こうしたサプライチェーン攻撃はとても巧妙で見破りにくいとも言われています。もし自社を窓口にして攻撃されると、他社への補償が必要になることもあり、金銭的・社会的に大きな損失を被る可能性が高いのです。

「サイバー攻撃を受けてからの対応」も知っておく必要があるから

近年のサイバー攻撃はとても巧妙で、完全に防ぐのが難しいケースも多々あります。そのため最近では、サイバー攻撃を受けると仮定して「いかに被害を最小限に食い止めるか」「サイバー攻撃を受けた後にどう対処するか」という課題に本腰を入れる傾向が見られます。

よって情シスも、サイバー攻撃を防ぐ手段だけでなく、攻撃された後の対応方法を熟知しておく必要があるでしょう。

一人情シスでもできる! サイバーセキュリティ演習の実施方法

一人情シスがサイバーセキュリティ演習を検討し実施する際は、どのように行えばよいのでしょうか。その流れを説明します。

1. 利用する外部機関を決める

今必要なサイバーセキュリティ演習を一人情シスが自分だけで検討し、実施するのは難易度が高いと言えます。そのため、原則としては外部の研修機関やeラーニングを利用するのが現実的です。

近年は多様なサイバー攻撃に対応できるよう、さまざまな研修が実施されています。自社のニーズや取り組みの本気度、予算などに応じて、無理のない研修から取り組むのがおすすめです。研修の難易度も、初心者向けからプロ向けまで段階的に用意されています。実現可能性の高い選択肢を見つけましょう。

2. 少人数でサイバーセキュリティ研修を受ける

受講するサイバーセキュリティ研修を決めたら、まずは少人数で研修を受けます。

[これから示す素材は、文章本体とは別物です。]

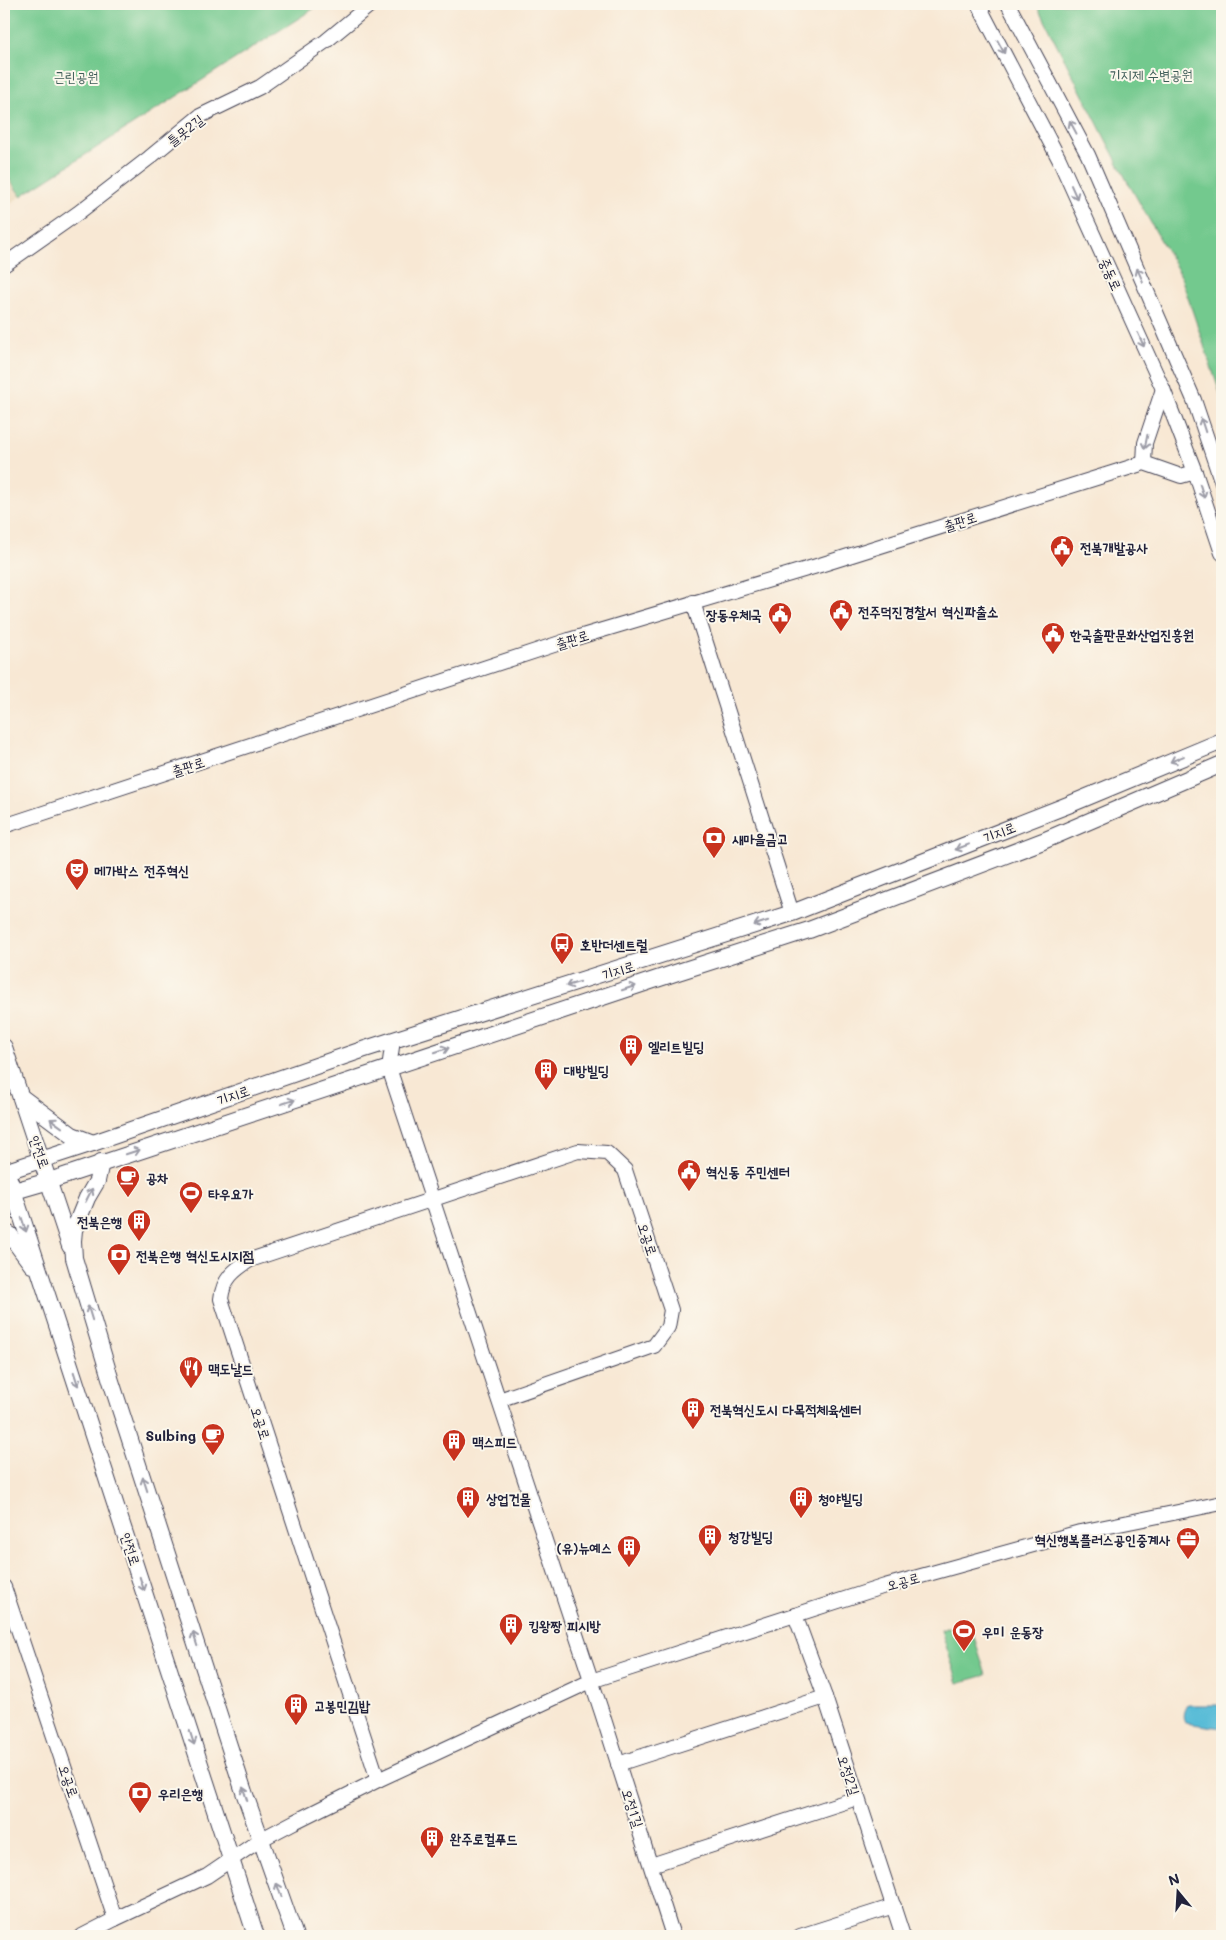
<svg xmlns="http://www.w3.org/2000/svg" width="1226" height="1940" viewBox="0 0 1226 1940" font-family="Mali,'Poor Story',sans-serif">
	<rect width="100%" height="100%" fill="#fbf7ec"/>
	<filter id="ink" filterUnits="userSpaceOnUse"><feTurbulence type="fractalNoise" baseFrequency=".02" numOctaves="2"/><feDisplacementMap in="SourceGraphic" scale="10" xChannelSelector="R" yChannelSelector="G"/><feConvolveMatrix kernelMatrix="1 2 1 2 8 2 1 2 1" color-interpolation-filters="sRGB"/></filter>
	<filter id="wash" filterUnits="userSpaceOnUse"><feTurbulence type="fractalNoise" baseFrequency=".0096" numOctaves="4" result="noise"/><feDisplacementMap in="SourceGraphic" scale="20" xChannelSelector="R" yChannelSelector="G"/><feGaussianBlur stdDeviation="1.12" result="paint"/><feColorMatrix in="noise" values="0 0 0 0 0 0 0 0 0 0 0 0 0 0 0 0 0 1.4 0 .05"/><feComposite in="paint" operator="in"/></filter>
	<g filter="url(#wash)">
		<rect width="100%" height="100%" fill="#f8e8d4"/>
		<path fill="#ebd8ba" d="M4,172L21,196L4,208Z"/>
		<g fill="#73c98e" stroke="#4a7664">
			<path d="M4,4H321L21,196L4,172Z"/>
			<path d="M1036,4H1222V399L1180,274L1126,179Z"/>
			<path d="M969,1621L986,1675L958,1683L941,1630Z"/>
		</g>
		<path fill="#59bcd7" stroke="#3e6f89" d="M1187,1705H1222V1728L1185,1723C1182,1717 1183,1711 1187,1705Z"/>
	</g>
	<g filter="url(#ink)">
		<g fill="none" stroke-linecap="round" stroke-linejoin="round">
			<g stroke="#424052" stroke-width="16">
				<g id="minor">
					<path d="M978,4L1059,159L1163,389L1195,472L1222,553"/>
					<path d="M1008,4L1088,155L1194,400L1222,483"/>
					<path d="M4,265L78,213L149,158L200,116L260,87L326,41L371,4"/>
					<path d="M1144,463L1145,443L1163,389"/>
					<path d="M693,602L792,913"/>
					<path d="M4,826L569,640L820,565L1144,463L1181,476L1195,472"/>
					<path d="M393,1040L389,1068L602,1713L673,1936"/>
					<path d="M4,1587L115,1919"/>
					<path d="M795,1615L825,1697L903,1936"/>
					<path d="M618,1764L825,1697"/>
					<path d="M378,1780L221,1299C223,1279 234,1270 250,1260L578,1151L607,1153L625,1170L671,1310L668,1327L654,1346L499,1400"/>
					<path d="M651,1865L857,1798"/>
					<path d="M82,1936L115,1919L207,1876L260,1840L294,1822L378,1780L591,1681L885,1586L1080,1532L1222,1503"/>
					<path d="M800,1936L894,1906"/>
				</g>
			</g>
			<g stroke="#424052" stroke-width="18">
				<g id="tertiary">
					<path d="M4,1047L70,1246"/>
					<path d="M21,1097L72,1135L93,1143"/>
					<path d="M101,1162L97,1181L87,1198L74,1230L73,1241L74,1258L111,1381L244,1792L295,1936"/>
					<path d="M4,1172L93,1143L362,1050L792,913L1068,805L1222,741"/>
					<path d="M10,1181L256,1936"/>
					<path d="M4,1194L49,1181L678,972L809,930L1043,841L1222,764"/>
					<path d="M4,1231L10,1235L32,1265"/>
				</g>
			</g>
			<use href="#minor" stroke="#fff" stroke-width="14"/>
			<use href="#tertiary" stroke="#fff" stroke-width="16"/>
		</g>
		<defs><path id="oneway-shaft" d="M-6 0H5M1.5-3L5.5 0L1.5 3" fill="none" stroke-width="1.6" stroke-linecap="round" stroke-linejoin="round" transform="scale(1.25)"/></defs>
		<g stroke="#9c9ca7">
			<use href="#oneway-shaft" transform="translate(1001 47) rotate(62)"/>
			<use href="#oneway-shaft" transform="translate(1073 127) rotate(-118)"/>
			<use href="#oneway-shaft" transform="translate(1074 192) rotate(66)"/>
			<use href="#oneway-shaft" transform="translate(1140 275) rotate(-114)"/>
			<use href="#oneway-shaft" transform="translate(1141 340) rotate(66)"/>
			<use href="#oneway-shaft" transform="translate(1203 425) rotate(-108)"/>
			<use href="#oneway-shaft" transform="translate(1146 442) rotate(101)"/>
			<use href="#oneway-shaft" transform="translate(1202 491) rotate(72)"/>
			<use href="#oneway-shaft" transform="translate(1177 759) rotate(157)"/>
			<use href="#oneway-shaft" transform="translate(962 847) rotate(159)"/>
			<use href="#oneway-shaft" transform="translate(761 923) rotate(162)"/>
			<use href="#oneway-shaft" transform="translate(573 984) rotate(163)"/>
			<use href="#oneway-shaft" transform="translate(629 988) rotate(-18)"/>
			<use href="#oneway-shaft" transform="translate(442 1050) rotate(-18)"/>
			<use href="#oneway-shaft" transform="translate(288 1102) rotate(-18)"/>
			<use href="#oneway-shaft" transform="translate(56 1123) rotate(-144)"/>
			<use href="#oneway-shaft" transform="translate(133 1152) rotate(-18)"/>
			<use href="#oneway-shaft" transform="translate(89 1195) rotate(-63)"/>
			<use href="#oneway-shaft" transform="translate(24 1225) rotate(72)"/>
			<use href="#oneway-shaft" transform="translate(90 1313) rotate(-107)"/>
			<use href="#oneway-shaft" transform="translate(76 1379) rotate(72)"/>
			<use href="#oneway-shaft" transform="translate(145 1484) rotate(-108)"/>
			<use href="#oneway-shaft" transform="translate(142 1584) rotate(72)"/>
			<use href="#oneway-shaft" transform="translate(195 1639) rotate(-108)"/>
			<use href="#oneway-shaft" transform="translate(192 1738) rotate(72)"/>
			<use href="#oneway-shaft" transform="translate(245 1794) rotate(-108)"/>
			<use href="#oneway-shaft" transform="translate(279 1890) rotate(-110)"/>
		</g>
	</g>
	<defs>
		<g id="civic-pin" transform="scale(1.25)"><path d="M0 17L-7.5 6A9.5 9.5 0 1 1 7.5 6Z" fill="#c8321e" stroke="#fbf7ec"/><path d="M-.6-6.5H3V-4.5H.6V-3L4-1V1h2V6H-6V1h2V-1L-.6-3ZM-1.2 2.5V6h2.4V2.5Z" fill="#fff"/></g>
		<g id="bank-pin" transform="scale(1.25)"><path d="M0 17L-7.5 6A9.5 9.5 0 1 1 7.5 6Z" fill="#c8321e" stroke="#fbf7ec"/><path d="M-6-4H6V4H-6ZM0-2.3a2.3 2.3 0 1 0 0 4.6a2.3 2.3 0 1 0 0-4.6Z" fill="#fff"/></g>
		<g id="theatre-pin" transform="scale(1.25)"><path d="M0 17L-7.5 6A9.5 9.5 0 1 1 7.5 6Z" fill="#c8321e" stroke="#fbf7ec"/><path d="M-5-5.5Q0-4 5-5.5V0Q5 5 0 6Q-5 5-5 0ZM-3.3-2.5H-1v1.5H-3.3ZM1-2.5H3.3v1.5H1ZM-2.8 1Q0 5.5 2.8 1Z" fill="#fff"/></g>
		<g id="bus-pin" transform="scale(1.25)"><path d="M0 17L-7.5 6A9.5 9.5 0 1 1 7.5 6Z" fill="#c8321e" stroke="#fbf7ec"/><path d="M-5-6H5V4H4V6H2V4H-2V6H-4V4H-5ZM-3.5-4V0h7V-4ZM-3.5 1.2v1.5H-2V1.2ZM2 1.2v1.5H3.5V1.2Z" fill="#fff"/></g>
		<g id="building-pin" transform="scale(1.25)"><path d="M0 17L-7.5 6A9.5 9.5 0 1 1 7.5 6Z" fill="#c8321e" stroke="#fbf7ec"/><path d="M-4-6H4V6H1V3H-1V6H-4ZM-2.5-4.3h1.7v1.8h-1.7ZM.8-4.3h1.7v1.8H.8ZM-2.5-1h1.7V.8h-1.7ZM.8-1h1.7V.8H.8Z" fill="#fff"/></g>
		<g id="cafe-pin" transform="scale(1.25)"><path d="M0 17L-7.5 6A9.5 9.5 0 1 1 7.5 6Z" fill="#c8321e" stroke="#fbf7ec"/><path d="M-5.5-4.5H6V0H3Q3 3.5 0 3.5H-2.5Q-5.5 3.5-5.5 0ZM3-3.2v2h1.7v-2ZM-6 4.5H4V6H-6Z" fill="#fff"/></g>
		<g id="stadium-pin" transform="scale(1.25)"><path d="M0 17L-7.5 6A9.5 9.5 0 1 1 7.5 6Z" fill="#c8321e" stroke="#fbf7ec"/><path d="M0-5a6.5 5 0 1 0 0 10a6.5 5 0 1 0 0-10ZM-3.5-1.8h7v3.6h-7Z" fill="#fff"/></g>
		<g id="restaurant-pin" transform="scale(1.25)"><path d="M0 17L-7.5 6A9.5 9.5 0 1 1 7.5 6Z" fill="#c8321e" stroke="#fbf7ec"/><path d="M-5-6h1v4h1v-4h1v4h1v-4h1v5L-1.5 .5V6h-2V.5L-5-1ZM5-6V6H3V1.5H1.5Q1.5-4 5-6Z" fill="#fff"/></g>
		<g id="office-pin" transform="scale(1.25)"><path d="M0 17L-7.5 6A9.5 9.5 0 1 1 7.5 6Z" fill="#c8321e" stroke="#fbf7ec"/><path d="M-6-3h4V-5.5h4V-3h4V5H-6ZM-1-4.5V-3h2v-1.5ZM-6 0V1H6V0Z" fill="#fff"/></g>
	</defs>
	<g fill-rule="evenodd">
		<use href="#civic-pin" x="1062" y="547"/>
		<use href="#civic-pin" x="841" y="611"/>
		<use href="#civic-pin" x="780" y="614"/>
		<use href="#civic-pin" x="1053" y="634"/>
		<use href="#bank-pin" x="714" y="838"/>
		<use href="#theatre-pin" x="77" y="870"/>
		<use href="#bus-pin" x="562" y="944"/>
		<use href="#building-pin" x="631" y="1046"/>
		<use href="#building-pin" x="546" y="1070"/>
		<use href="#civic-pin" x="689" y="1171"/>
		<use href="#cafe-pin" x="128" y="1177"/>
		<use href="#stadium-pin" x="191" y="1193"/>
		<use href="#building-pin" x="139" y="1221"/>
		<use href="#bank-pin" x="119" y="1255"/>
		<use href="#restaurant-pin" x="191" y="1368"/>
		<use href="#building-pin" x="693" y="1409"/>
		<use href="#cafe-pin" x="213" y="1435"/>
		<use href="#building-pin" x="454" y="1441"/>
		<use href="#building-pin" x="468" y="1498"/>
		<use href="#building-pin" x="801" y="1498"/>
		<use href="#building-pin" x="710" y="1536"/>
		<use href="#office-pin" x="1188" y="1539"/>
		<use href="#building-pin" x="629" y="1547"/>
		<use href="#building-pin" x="511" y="1625"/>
		<use href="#stadium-pin" x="964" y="1631"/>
		<use href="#building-pin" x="296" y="1705"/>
		<use href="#bank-pin" x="140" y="1793"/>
		<use href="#building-pin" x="432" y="1838"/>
	</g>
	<g text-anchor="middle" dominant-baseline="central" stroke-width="4" stroke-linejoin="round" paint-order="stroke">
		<g font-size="14" fill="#3e5c58" stroke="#fbf7ec">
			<text x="1151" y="74">기지제 수변공원</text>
			<text x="76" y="76">근린공원</text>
		</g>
		<g font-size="14" fill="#22223b" stroke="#fbf7ec">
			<text transform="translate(185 130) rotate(-38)">틀못2길</text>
			<text transform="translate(1111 274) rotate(66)">중동로</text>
			<text transform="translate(960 521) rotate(-18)">출판로</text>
			<text transform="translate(572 639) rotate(-17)">출판로</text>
			<text transform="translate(188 766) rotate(-18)">출판로</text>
			<text transform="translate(999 832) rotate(-21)">기지로</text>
			<text transform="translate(618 970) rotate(-17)">기지로</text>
			<text transform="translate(233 1095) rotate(-19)">기지로</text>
			<text transform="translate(40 1152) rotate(71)">안전로</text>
			<text transform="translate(648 1239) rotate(72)">오공로</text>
			<text transform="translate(261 1423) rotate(72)">오공로</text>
			<text transform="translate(131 1549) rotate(72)">안전로</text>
			<text transform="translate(903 1581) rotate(-15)">오공로</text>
			<text transform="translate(849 1775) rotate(72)">오정2길</text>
			<text transform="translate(69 1781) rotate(71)">오공로</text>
			<text transform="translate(633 1808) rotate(72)">오정1길</text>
		</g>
		<g font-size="14" font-weight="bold" fill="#22223b" stroke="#fbf7ec" text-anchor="start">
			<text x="1080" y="547">전북개발공사</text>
			<text x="858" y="611">전주덕진경찰서 혁신파출소</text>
			<text x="762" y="614" text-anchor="end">장동우체국</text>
			<text x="1070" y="634">한국출판문화산업진흥원</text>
			<text x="732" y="838">새마을금고</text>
			<text x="94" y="870">메가박스 전주혁신</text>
			<text x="580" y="944">호반더센트럴</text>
			<text x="648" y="1046">엘리트빌딩</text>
			<text x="564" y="1070">대방빌딩</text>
			<text x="706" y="1171">혁신동 주민센터</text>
			<text x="146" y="1177">공차</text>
			<text x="208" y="1193">타우요가</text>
			<text x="122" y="1221" text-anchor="end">전북은행</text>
			<text x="136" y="1255">전북은행 혁신도시지점</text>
			<text x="208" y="1368">맥도날드</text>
			<text x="710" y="1409">전북혁신도시 다목적체육센터</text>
			<text x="196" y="1435" text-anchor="end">Sulbing</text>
			<text x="472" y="1441">맥스피드</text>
			<text x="486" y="1498">상업건물</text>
			<text x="818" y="1498">청야빌딩</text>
			<text x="728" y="1536">청강빌딩</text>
			<text x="1170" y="1539" text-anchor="end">혁신행복플러스공인중계사</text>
			<text x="612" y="1547" text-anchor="end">(유)뉴예스</text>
			<text x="528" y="1625">킹왕짱 피시방</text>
			<text x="982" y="1631">우미 운동장</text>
			<text x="314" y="1705">고봉민김밥</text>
			<text x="158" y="1793">우리은행</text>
			<text x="450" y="1838">완주로컬푸드</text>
		</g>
	</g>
	<rect width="1226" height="1940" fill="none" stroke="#fbf7ec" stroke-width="20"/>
	<g transform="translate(1178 1892) rotate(342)" stroke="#fbf7ec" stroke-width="4" paint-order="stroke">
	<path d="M0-4L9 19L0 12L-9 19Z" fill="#22223b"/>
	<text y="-8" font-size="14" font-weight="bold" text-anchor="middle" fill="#22223b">N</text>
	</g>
</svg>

人数を絞る理由は、研修にかけるコストを限定するため、そして研修内容や効果を確認するためです。

まずは、一人情シスや情報関連部門のメンバー、役員などが受講し、内容が良かった場合には、段階的に複数のメンバーが受講していくとよいでしょう。なお、オンライン完結の研修だと場所を問わず受講でき、予算が少なくても受けやすいので便利です。

3. 本格的なサイバーセキュリティ演習を経験する

社内でサイバー攻撃に関する知識をある程度蓄積できたら、より本格的なサイバーセキュリティ演習を検討しましょう。具体的には、再び外部機関を利用し、オフラインでの実践的な研修を利用するのが一般的です。

こうした実践的な研修では専門的な内容を扱うため、情シスや情報関連部門のメンバーなど、日頃から社内の情報システムに触れているメンバーが受講しましょう。

4. 社内で実践的なサイバーセキュリティ演習を実施する

実践的な研修から持ち帰った経験やノウハウを元に、いよいよ社内でサイバーセキュリティ演習を実施します。演習を形だけで終わらせないためには、攻撃に具体性を持たせるのがポイントです。例えば、組織名や関連会社名などは実在の名称を使用し、実在するマルウェアやDDoS攻撃を想定するなど、なるべくリアリティを持たせた演習を行いましょう。

なお、この演習を社内で計画するのはある程度の工数や知識が必要となるため、予算が許すのであれば外部機関に委託して実施するとよいでしょう。

演習後には、社内のサイバーセキュリティ対策を見直す

こうした流れで研修の受講から演習まで終わらせた後には、社内のサイバーセキュリティ対策が十分かどうかを見直すのが重要です。サイバーセキュリティに必要な対策は、主に以下の三つに分けて検討します。

技術的な対策

まずは社内システムやITツールなどのセキュリティレベルを高めていきます。例えば、二段階認証の設定や、アクセス制御システムの導入、データの暗号化などです。ファイアウォールやセキュリティソフトウェアをすでに導入している企業が多いと思いますが、その機能や内容で十分なのかを確認し、必要に応じて別のソフトに入れ替えるとよいでしょう。

物理的な対策

社内の情報管理・運用体制を見直し、物理的なセキュリティレベルを上げることも検討します。例えば、サーバールームの入退室管理や施錠管理をより厳重にしたり、管理カメラの設置や警備員を配置したりすることが考えられます。

一方で、やみくもにセキュリティレベルを上げると、大きなコストがかかり、業務上の負担が増大することがあるため、厳重に守るべき対象を明確にしておくのがポイントです。

以下を参考に対策カテゴリーを分け、それぞれの最適化を検討するとよいでしょう。

人的な対策

最後に、IT機器やデータを扱う部門のメンバーなどのセキュリティ意識を高めていきます。「私物のUSBメモリーを持ち込まない」など、ごく基本的なセキュリティルールの再確認や、サイバー攻撃後の初動対応のマニュアル化などが検討できます。

また、企業としてサイバーセキュリティ研修の受講を継続し、必要なセキュリティ知識を“社内の資産”として蓄積していくことも大事です。

まとめ

サイバー攻撃の脅威が年々高まる中では、サイバーセキュリティ研修や演習を実施し、そのセキュリティレベルを高めておくことが大切です。一人情シスが全てを検討、実施することは難しいため、外部の研修やeラーニングなどを活用し、無理のない範囲から実施するとよいでしょう。